### Work instructions
Print the lines of the listing below exactly, starting at the line that contains "jokes with Jibo" and stopping after the line that contains "This is the".
Task inputs section start
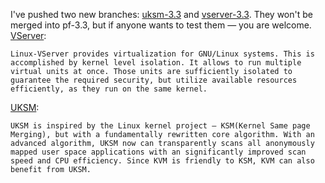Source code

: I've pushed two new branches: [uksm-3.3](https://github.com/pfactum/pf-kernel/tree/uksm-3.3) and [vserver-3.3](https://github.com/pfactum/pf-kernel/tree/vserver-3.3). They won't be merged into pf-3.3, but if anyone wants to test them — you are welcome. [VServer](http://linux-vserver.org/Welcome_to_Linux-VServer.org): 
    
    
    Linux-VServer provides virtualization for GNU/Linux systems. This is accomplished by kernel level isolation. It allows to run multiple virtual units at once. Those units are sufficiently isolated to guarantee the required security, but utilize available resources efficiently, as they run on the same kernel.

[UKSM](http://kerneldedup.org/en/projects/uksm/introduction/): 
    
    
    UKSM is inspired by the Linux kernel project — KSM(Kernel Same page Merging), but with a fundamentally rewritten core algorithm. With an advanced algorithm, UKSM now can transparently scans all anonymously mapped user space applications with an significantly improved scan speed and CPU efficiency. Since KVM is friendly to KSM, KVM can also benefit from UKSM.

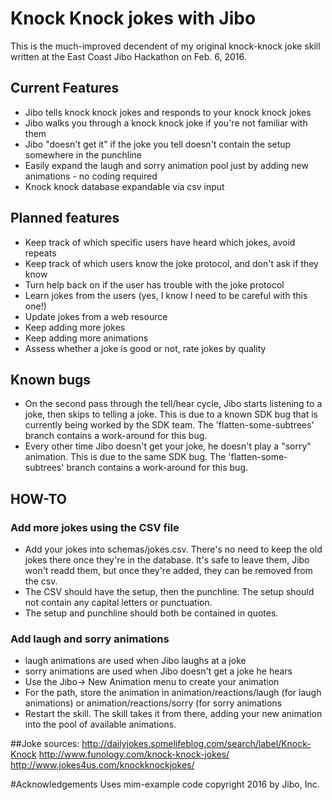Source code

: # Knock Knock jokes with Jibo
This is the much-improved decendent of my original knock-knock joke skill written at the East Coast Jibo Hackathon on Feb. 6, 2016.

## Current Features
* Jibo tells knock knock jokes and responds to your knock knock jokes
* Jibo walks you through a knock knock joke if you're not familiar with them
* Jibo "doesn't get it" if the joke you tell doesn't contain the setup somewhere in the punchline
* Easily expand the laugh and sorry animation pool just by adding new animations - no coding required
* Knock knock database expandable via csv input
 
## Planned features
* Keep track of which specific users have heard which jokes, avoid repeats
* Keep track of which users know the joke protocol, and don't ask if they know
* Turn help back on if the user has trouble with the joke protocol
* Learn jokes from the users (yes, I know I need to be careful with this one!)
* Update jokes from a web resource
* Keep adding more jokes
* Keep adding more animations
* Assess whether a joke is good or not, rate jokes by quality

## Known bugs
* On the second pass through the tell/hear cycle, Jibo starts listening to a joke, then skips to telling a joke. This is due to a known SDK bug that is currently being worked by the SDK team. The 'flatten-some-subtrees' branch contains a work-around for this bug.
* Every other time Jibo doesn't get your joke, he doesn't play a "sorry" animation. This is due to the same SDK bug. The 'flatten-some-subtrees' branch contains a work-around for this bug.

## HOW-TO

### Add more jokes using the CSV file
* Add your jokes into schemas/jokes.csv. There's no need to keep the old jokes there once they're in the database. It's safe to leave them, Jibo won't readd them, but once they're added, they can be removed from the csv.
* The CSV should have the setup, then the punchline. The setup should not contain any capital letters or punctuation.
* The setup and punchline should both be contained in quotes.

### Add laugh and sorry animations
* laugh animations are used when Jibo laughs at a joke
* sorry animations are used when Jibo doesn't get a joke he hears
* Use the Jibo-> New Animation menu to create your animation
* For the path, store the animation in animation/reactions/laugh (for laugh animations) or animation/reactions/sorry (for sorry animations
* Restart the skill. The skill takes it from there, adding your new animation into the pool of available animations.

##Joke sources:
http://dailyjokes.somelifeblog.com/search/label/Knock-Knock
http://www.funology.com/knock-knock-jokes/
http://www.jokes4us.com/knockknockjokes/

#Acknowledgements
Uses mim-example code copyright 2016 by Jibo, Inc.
Task inputs section end
### Problem solution
: # Knock Knock jokes with Jibo
This is the much-improved decendent of my original knock-knock joke skill written at the East Coast Jibo Hackathon on Feb. 6, 2016.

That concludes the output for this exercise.